## Problem statement
With the pictures left out, restate every entry word for word.

** Data follows **

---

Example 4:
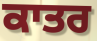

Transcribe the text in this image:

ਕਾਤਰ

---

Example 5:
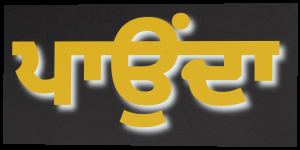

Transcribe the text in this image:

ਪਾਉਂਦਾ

** End of Data **

## Expected output
---

Example 4:

Transcribe the text in this image:

ਕਾਤਰ

---

Example 5:

Transcribe the text in this image:

ਪਾਉਂਦਾ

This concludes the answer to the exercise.